If you have the same tool holder as shown in the Video, could you post up some pics of yours? Im interested to see some detailed pics with the tool cutter out, to show the clamping arrangement better. Any and all pics would be good, even the fixture to sharpen the bits, but not a primary concern for me.

Thanks
Paul


----------



## EarlH (May 13, 2011)

ok  I'll find the camera and take some pictures.


----------



## 8ntsane (May 14, 2011)

Earl
that would be great, thanks.

Paul


----------



## ddmunroe (May 23, 2014)

Hi all,
At the risk of sounding daft what is the purpose of a tangient tool holder and what are it's advantages.
(Is it a holder used for when sharpening HSS ?)
)dd


----------



## Rick Leslie (May 23, 2014)

ddmunroe said:


> Hi all,
> At the risk of sounding daft what is the purpose of a tangient tool holder and what are it's advantages.
> (Is it a holder used for when sharpening HSS ?)
> )dd



I think the main advantage of this type of tool/holder is the force applied against the cutter during use is directed downward into the heavy portion of the tool holder versus the force being applied along the slimmer horizontal portion of a conventional tool holder.
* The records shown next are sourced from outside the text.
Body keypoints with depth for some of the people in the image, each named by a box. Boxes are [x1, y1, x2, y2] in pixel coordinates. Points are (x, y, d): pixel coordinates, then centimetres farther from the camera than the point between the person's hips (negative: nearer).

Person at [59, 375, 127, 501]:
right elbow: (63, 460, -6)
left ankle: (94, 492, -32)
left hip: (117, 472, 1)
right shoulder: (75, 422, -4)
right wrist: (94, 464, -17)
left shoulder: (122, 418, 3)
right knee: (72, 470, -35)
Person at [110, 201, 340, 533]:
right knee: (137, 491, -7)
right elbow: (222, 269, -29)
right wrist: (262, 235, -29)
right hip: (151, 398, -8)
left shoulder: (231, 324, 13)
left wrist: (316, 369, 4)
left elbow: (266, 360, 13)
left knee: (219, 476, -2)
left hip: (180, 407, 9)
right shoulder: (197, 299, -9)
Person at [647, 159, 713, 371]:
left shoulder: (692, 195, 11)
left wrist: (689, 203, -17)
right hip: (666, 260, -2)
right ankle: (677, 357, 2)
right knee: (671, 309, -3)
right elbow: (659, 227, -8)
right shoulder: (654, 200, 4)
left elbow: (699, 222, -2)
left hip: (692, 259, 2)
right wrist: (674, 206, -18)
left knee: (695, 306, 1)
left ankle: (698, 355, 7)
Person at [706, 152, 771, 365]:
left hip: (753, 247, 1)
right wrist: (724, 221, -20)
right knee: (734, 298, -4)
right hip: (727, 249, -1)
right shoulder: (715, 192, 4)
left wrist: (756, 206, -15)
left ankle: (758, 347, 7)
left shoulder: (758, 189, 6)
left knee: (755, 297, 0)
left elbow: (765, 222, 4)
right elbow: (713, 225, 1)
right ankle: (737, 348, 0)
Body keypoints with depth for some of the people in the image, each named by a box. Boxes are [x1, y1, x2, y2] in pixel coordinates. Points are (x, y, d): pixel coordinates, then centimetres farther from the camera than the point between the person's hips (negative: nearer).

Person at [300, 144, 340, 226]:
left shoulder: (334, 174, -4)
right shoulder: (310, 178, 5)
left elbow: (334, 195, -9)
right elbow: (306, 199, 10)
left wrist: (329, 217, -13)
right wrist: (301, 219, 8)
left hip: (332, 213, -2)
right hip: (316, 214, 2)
There's quite a few threads and info on these tools and homemade holder. Google should turn up some excellent results. And this is also on my 'must build when I get time' list as well. Along with the vertical shear bit.

Some search results:
http://mikesworkshop.weebly.com/tangential-tool-holder.html
http://www.modelenginemaker.com/index.php?topic=712.45
http://www.gadgetbuilder.com/VerticalShearBit.html
http://www.chaski.org/homemachinist/viewtopic.php?t=84313


----------



## ddmunroe (May 23, 2014)

> If the edge dulls just change the height to use a different part of the edge or re-hone when the whole edge is dull. Since the chip slides along in contact with the bit for a fair distance (due to the narrow angle) this promotes heat transfer and wear



Is this another spin off from the tangential tool ..... never have I heard the tool center height was no longer important !

Can read more via this link : http://www.gadgetbuilder.com/VerticalShearBit.html


Thank's for posting​ the article Rick (prior post)


----------



## stevecmo (May 24, 2014)

ddmunroe,

The picture you posted is a shear bit, not a tangential tool.  The shear bit can contact the workpiece anywhere along the angled surface.  They work great for taking really small cuts that result in a great finish.

Steve


----------



## Hawkeye (May 24, 2014)

Shear bits work really nicely, but aren't so good cutting to a shoulder. Tangentials can turn and face from the same position.


----------



## Splat (May 25, 2014)

*Here's* another review of the Diamond tangential toolholder.


----------



## ddmunroe (May 25, 2014)

Splat,
That video is probably the best in explaining and illustrating the tangential tool.
Threading too !!
Much appreciated
dd


----------